Falta de uso diário da inteligência artificial pelos gestores limita potencial e gera desperdício

Liderança ausente trava avanço da IA nas empresas brasileiras
Uso diário de IA por líderes é crucial para destravar barreiras nas empresas (Foto: Gonzalo Fuentes/Reuters) — Foto: Gonzalo Fuentes / Reuters

A falta de liderança que utilize inteligência artificial no cotidiano corporativo impede que empresas brasileiras aproveitem o verdadeiro potencial da tecnologia, revela especialista da Starian.

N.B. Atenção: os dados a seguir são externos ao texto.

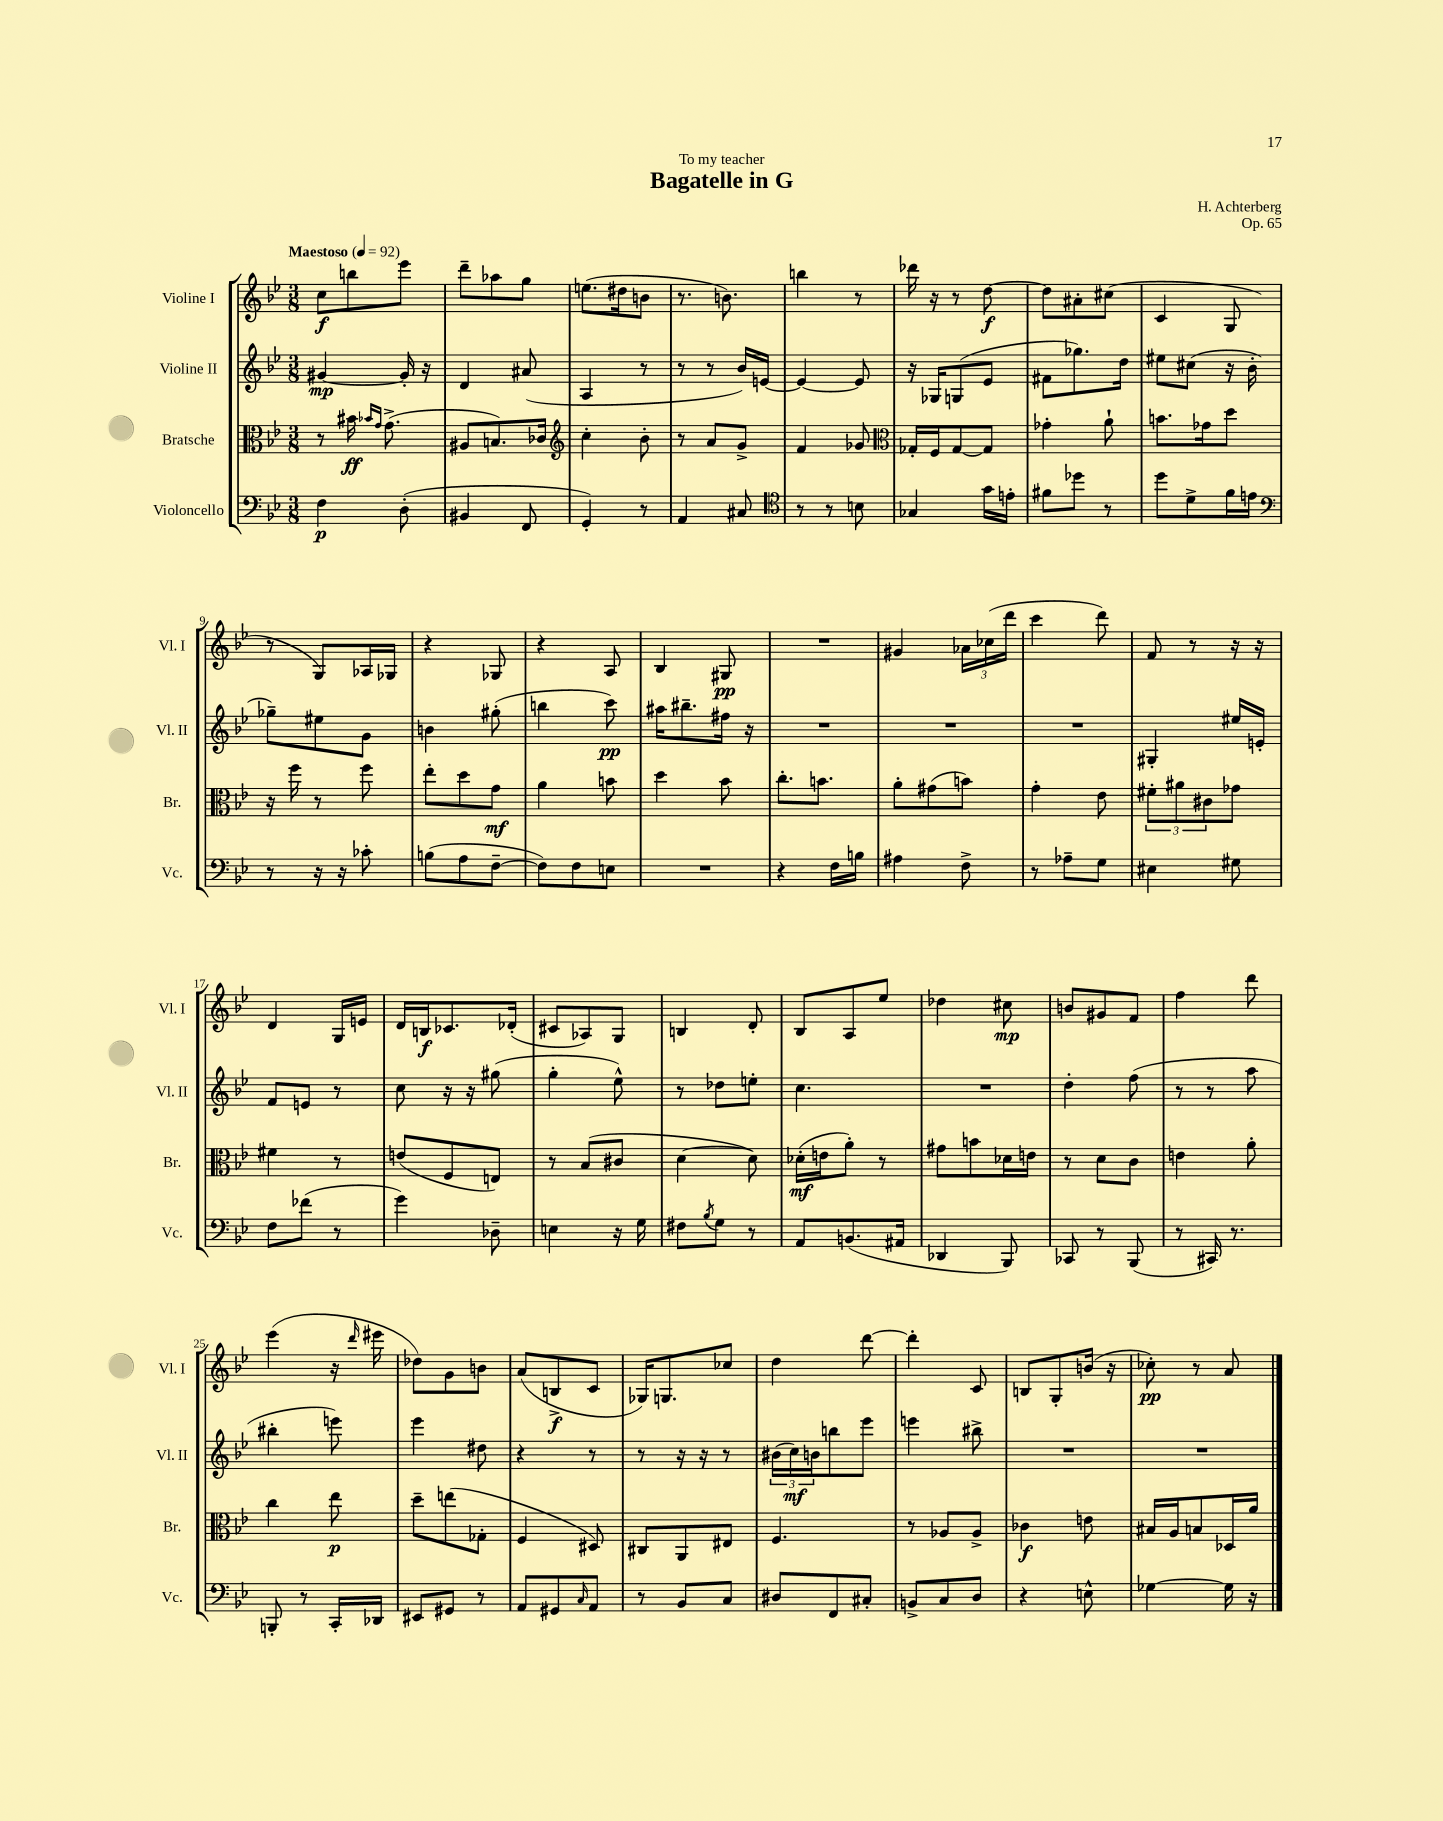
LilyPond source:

A inteligência artificial (IA) só ganhará tração real nas empresas brasileiras quando os líderes incorporarem seu uso nas atividades diárias. Essa é a avaliação firme de Guilherme Brasil, CTO da Starian, empresa que projeta superar R$ 750 milhões em receita líquida este ano. Segundo ele, gestores que ignoram a IA em suas rotinas têm dificuldade para perceber os entraves que impedem suas equipes de adotá-la efetivamente.

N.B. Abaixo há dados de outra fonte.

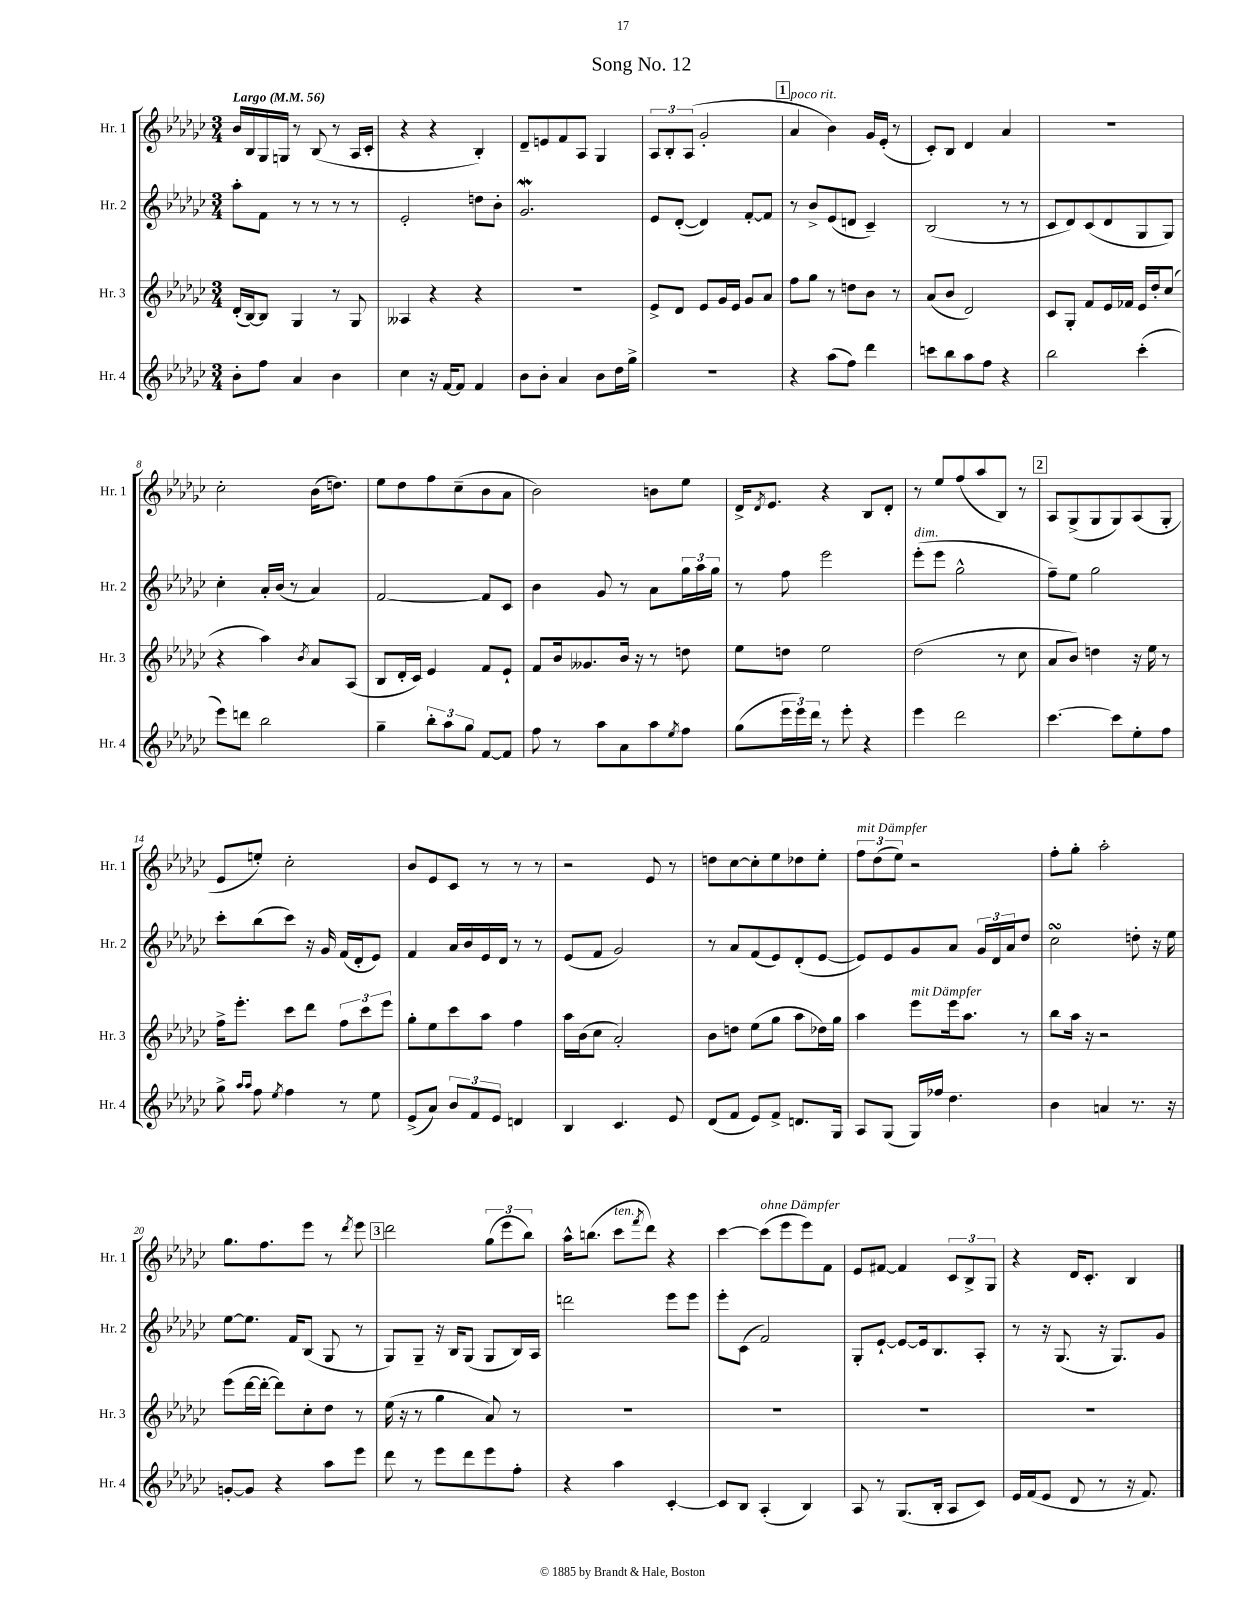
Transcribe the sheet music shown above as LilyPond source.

Liderança tem papel decisivo na adoção da IA

Um levantamento do Future of Professionals Report 2026, da Thomson Reuters, com 1.816 profissionais de 62 países, mostra que 74% dos empregados já usam ferramentas de IA pelo menos algumas vezes por semana, mas 91% reclamam que suas organizações não extraem todo o valor da tecnologia — a chamada lacuna de valor. Mesmo entre empresas com estratégias de IA, cerca de um terço dos funcionários dizem que esses planos não se traduzem no cotidiano do trabalho.

Além disso, um terço admite usar ferramentas de IA não autorizadas pela empresa, fenômeno conhecido como Shadow AI, reflexo da demora corporativa em ofertar soluções adequadas. Brasil destaca que só experimentando na pele é possível para líderes identificarem obstáculos como bloqueios de cibersegurança e atuar para removê-los.

“Quando o líder usa a IA, enxerga as barreiras que o time enfrenta. Se não fizer, jamais saberá o que trava a adoção. Eu mesmo já esbarrei em bloqueios que impediam a conclusão de tarefas, e se isso me aconteceu, ocorreu também com minha equipe”, explica ele.

Treinamentos generalistas não resolvem o problema

Outro erro frequente é apostar em treinamentos amplos que explicam conceitos genéricos da IA, mas não dialogam com os desafios específicos das áreas e equipes. Para Brasil, capacitações precisam ser personalizadas e ministradas por quem conhece a realidade do grupo, garantindo aplicação prática e relevância.

A mensagem é clara: sem líderes comprometidos e engajados no uso diário da inteligência artificial, as empresas continuarão a desperdiçar um ativo estratégico, perdendo eficiência e competitividade num cenário global cada vez mais tecnológico.